## Work instruction:
Copy the listing below verbatim, line for line, leaving out the pictures.

──────────────────────────────

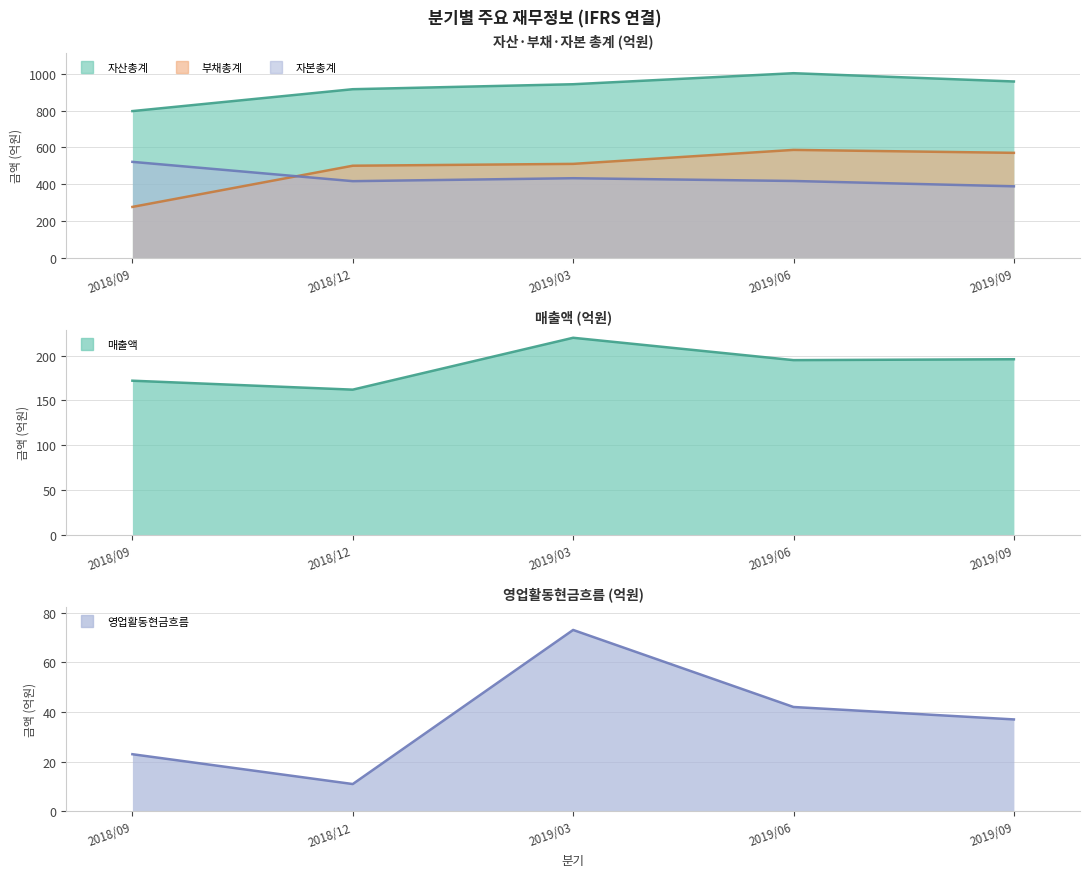

What is the value of the 영업활동현금흐름 point at the 4th from the left?

42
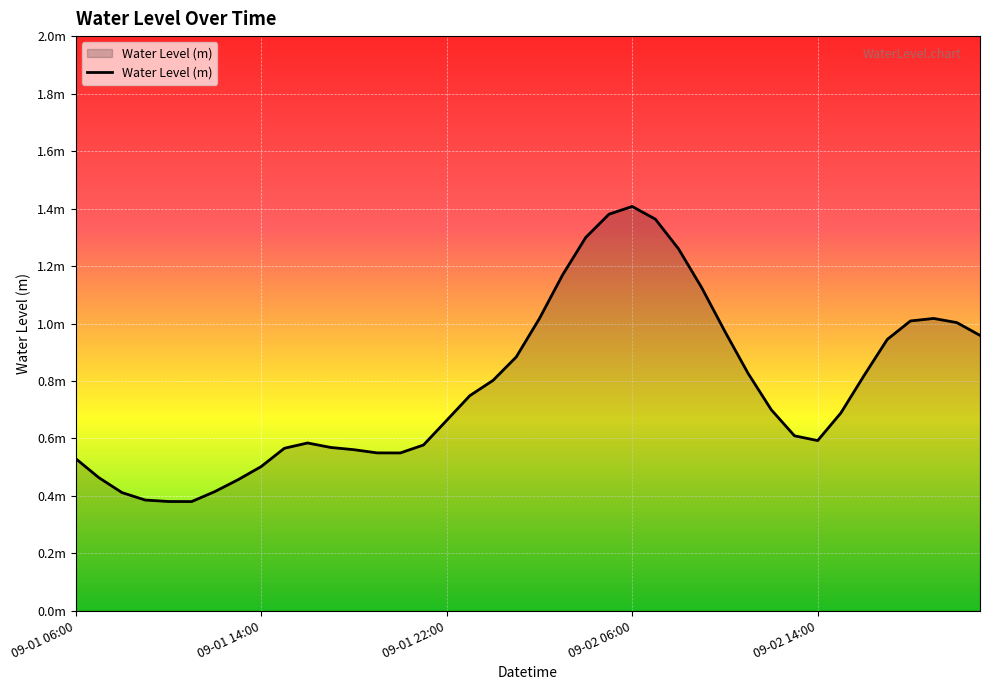

At which category does the chart reach its minimum across all series?

2025-09-01 11:00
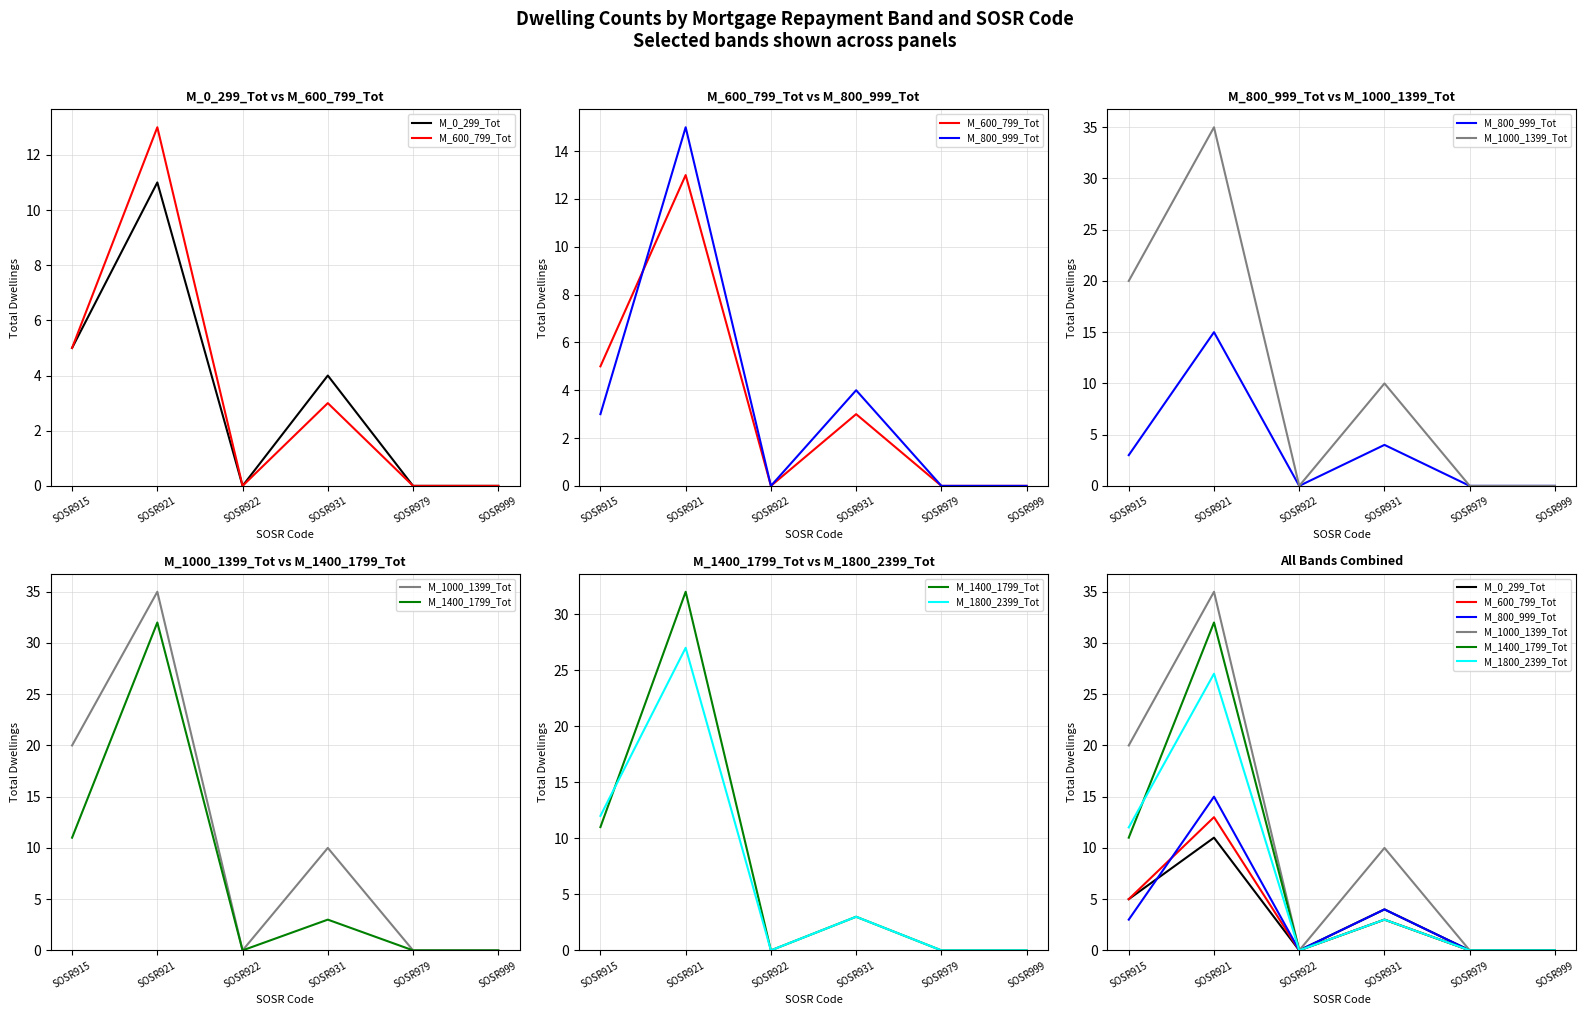

What is the sum of all M_1800_2399_Tot values?

42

──────────────────────────────

## Response below:
What is the value of the 영업활동현금흐름 point at the 4th from the left?

42

At which category does the chart reach its minimum across all series?

2025-09-01 11:00

What is the sum of all M_1800_2399_Tot values?

42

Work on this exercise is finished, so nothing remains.